Generally, managing an underactive thyroid and its symptoms involves hormone replacement therapy. The standard medication is levothyroxine (Synthroid, levoxyl, tyrosin). This is a synthetic hormone identical to the body’s natural thyroid hormone. It’s usually prescribed as a pill but is also available in liquid form.

A health care provider will check your blood hormone levels about six to eight weeks after you’ve begun taking the medication and adjust your dose if necessary. Once you arrive at a dose that works for you, your health care provider will want to regularly check to ensure that your thyroid hormone levels remain stable. They will usually wait six months, then take another blood test, and then repeat this test annually.

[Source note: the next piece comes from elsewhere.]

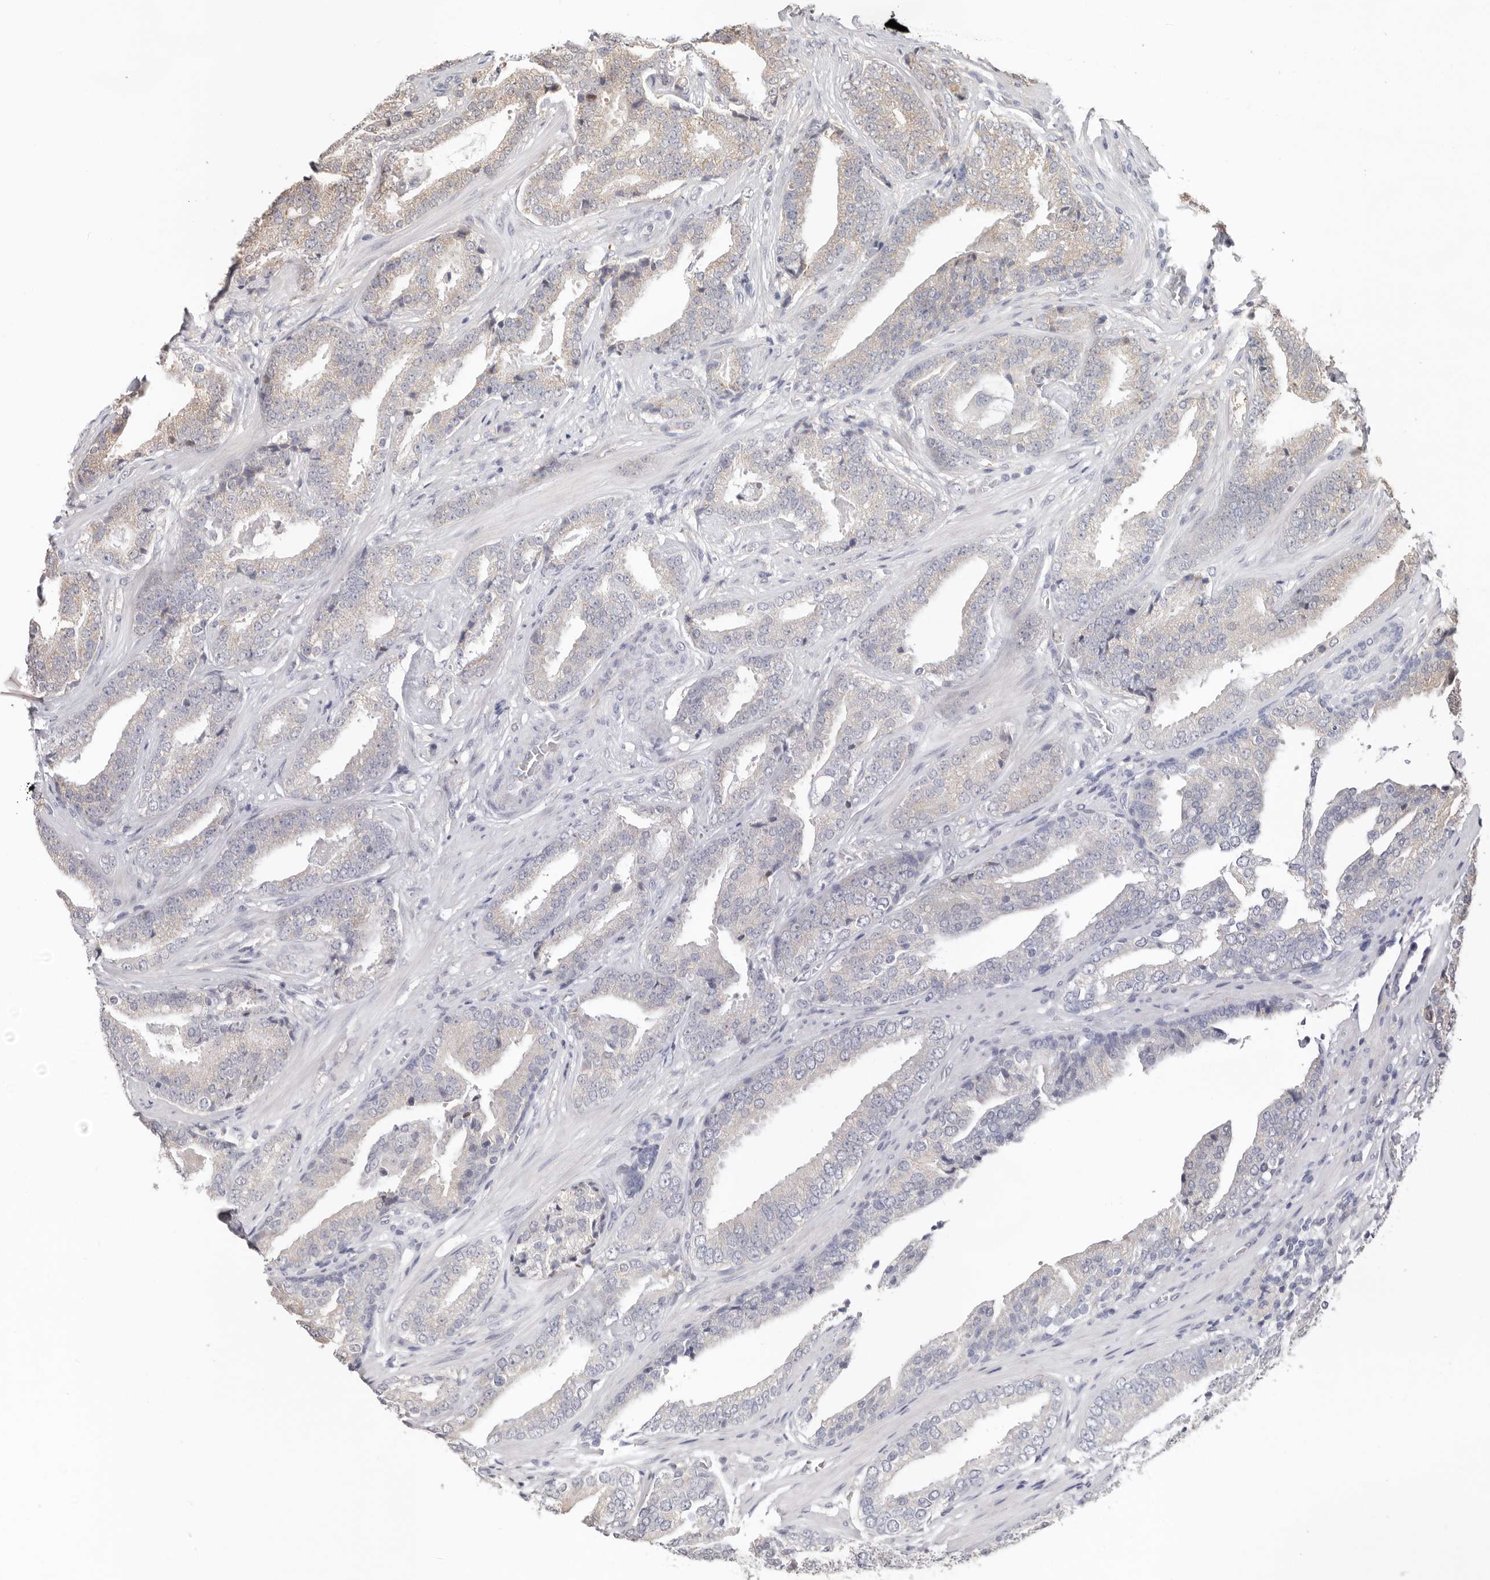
{"staining": {"intensity": "weak", "quantity": "25%-75%", "location": "cytoplasmic/membranous"}, "tissue": "prostate cancer", "cell_type": "Tumor cells", "image_type": "cancer", "snomed": [{"axis": "morphology", "description": "Adenocarcinoma, Low grade"}, {"axis": "topography", "description": "Prostate"}], "caption": "Weak cytoplasmic/membranous expression for a protein is present in about 25%-75% of tumor cells of prostate low-grade adenocarcinoma using IHC.", "gene": "LRP6", "patient": {"sex": "male", "age": 67}}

Finding the perfect dosage may take time and some trial and error, but it’s important to follow your health care provider’s instructions carefully. Stopping the medication could cause unwanted side effects. Similarly, taking too much can result in complications as well.

“Almost all facial changes due to hypothyroidism are reversible when the condition is properly treated,” Lechan notes.

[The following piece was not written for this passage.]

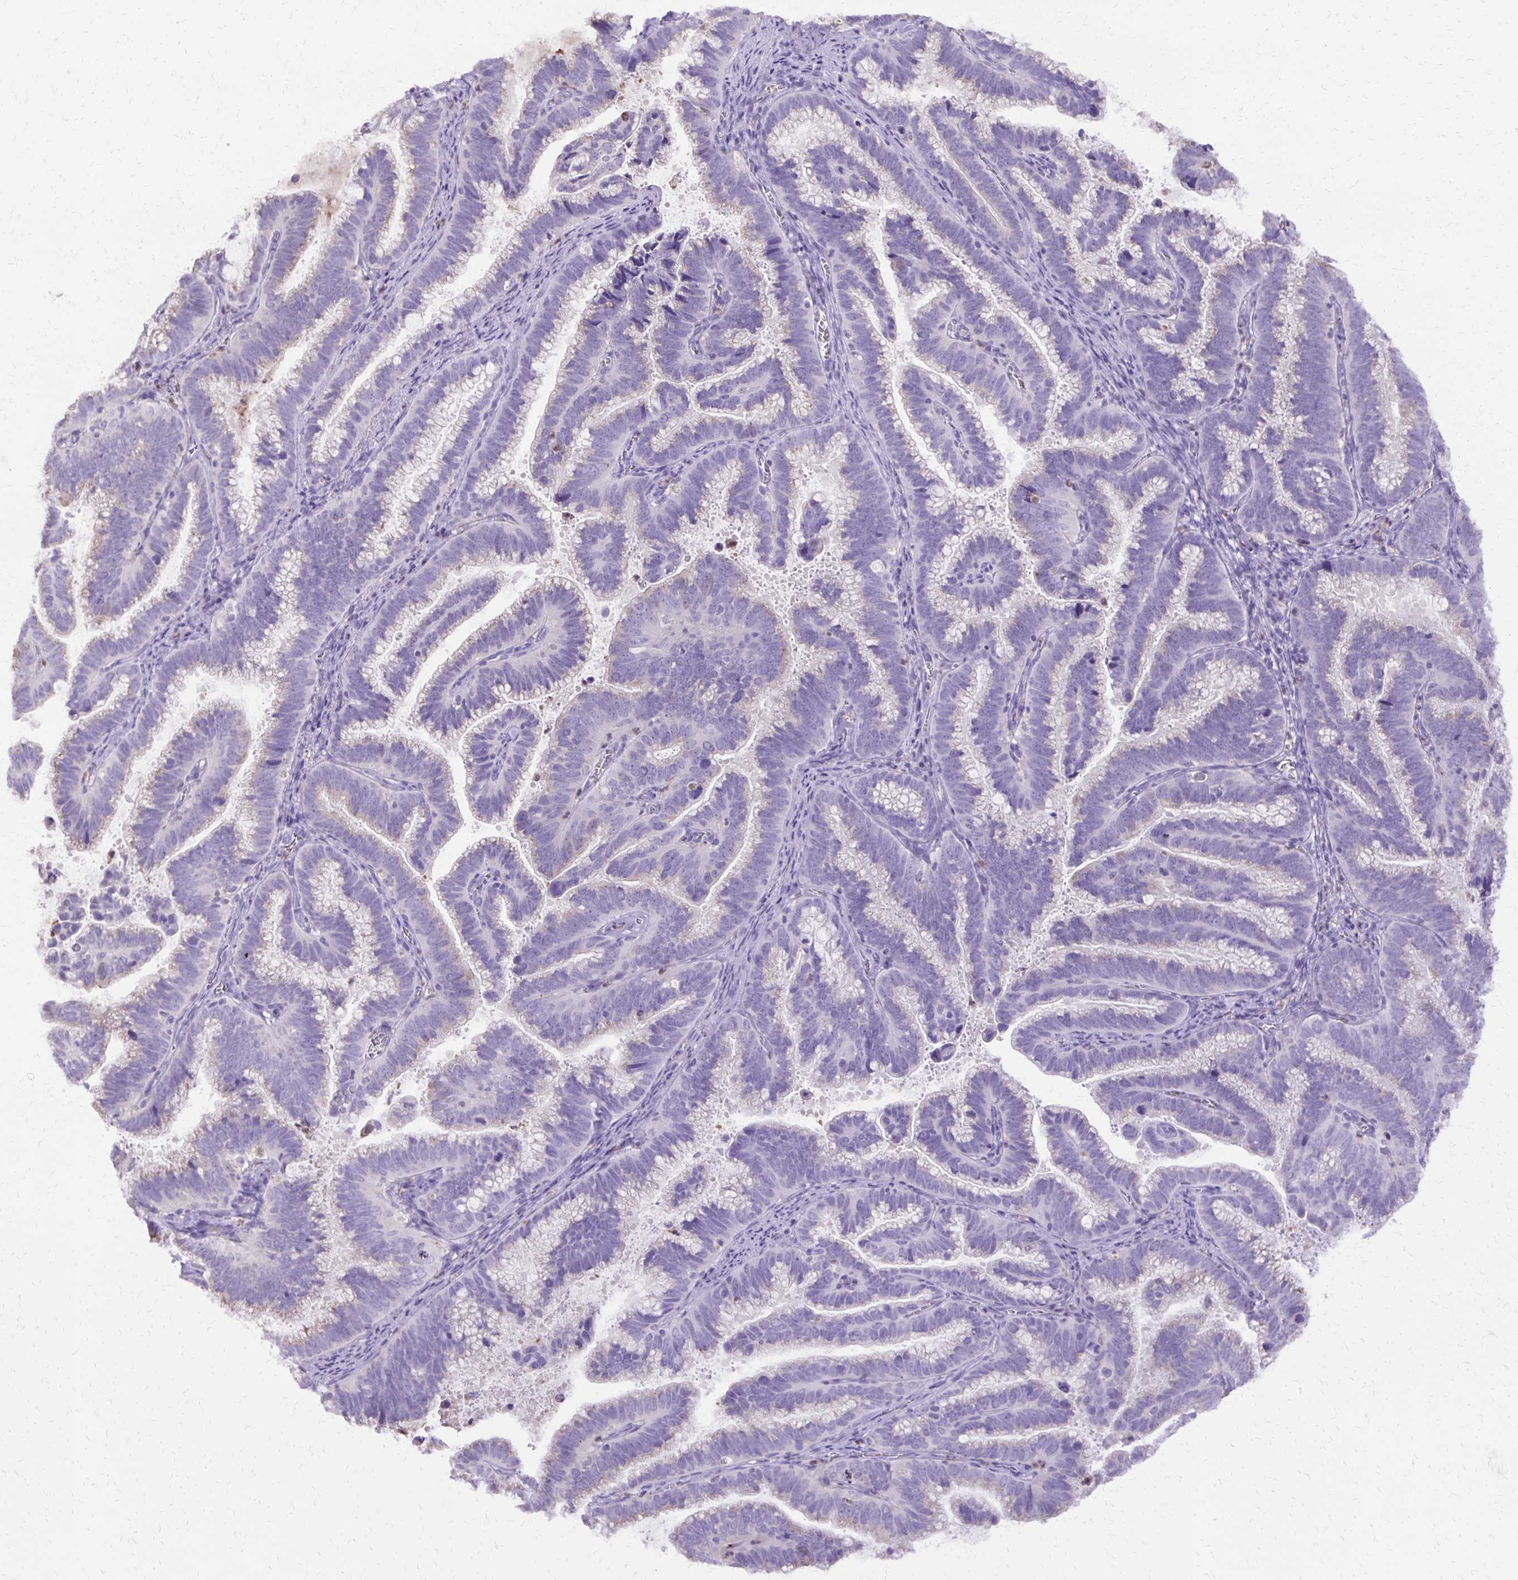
{"staining": {"intensity": "negative", "quantity": "none", "location": "none"}, "tissue": "cervical cancer", "cell_type": "Tumor cells", "image_type": "cancer", "snomed": [{"axis": "morphology", "description": "Adenocarcinoma, NOS"}, {"axis": "topography", "description": "Cervix"}], "caption": "Immunohistochemical staining of cervical cancer (adenocarcinoma) exhibits no significant positivity in tumor cells. (DAB immunohistochemistry (IHC) with hematoxylin counter stain).", "gene": "CAT", "patient": {"sex": "female", "age": 61}}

Depending on the condition’s cause, a health care provider might recommend lifestyle changes in addition to medication.

FAQs About Hypothyroidism and Facial Changes

Does Hypothyroidism Cause Fat Face?

A lack of thyroid hormone can be associated with facial swelling, though not everyone with hypothyroidism experiences this symptom.

Facial puffiness is most common in advanced hypothyroidism. It usually accompanies other changes in a person’s appearance, including a change in skin texture and tone.

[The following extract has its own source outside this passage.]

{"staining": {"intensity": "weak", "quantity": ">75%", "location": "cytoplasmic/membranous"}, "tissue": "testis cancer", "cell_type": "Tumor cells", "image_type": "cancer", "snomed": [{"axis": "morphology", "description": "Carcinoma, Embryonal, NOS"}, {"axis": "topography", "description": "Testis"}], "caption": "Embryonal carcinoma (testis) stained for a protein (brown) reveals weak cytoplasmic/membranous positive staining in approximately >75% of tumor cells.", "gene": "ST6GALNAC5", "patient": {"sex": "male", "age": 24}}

Can Hypothyroidism Change Your Appearance?

Hypothyroidism can change a person’s appearance in multiple ways. Often, people with an underactive thyroid have facial puffiness, especially around the eyes. The skin may also become dry and scaly.

Dr. Lechan explains that “the facial skin also can become pale or even develop a yellow hue due to the development of hypercarotenemia, and occasionally, there can be bulging of the eyes (proptosis) when associated with autoimmune thyroid disease.” He adds that specific changes depend on the disease severity and, sometimes, the underlying cause.

In addition, people with severe hypothyroidism may have a broadening of the nose, a thickening of the lips, and an enlargement of the tongue. They may also lose hair, including from the outer portion of the eyebrows.

Hypothyroidism and hyperthyroidism can cause the thyroid gland to enlarge, resulting in goiter in the neck. A lump may also appear in the neck due to thyroid cancer. A health care provider will conduct a physical exam. They may also use a blood test, imaging, or a biopsy to arrive at a diagnosis.

Some people with autoimmune-related hypothyroidism have bulging eyes. While most changes in appearance dissipate with thyroid hormone replacement therapy, proptosis might need special treatment, according to Lechan.

Weight gain associated with an underactive thyroid can also change a person’s facial appearance.

What Does Hypothyroid Skin Look Like?

Besides puffiness, skin affected by hypothyroidism is often dry, cold, pale, waxy, and firm to the touch. It may also be scaly and have a yellowish tint because of excess carotene. Rashes might develop, especially in skin creases. Other effects include flushing and reddish spots that come and go.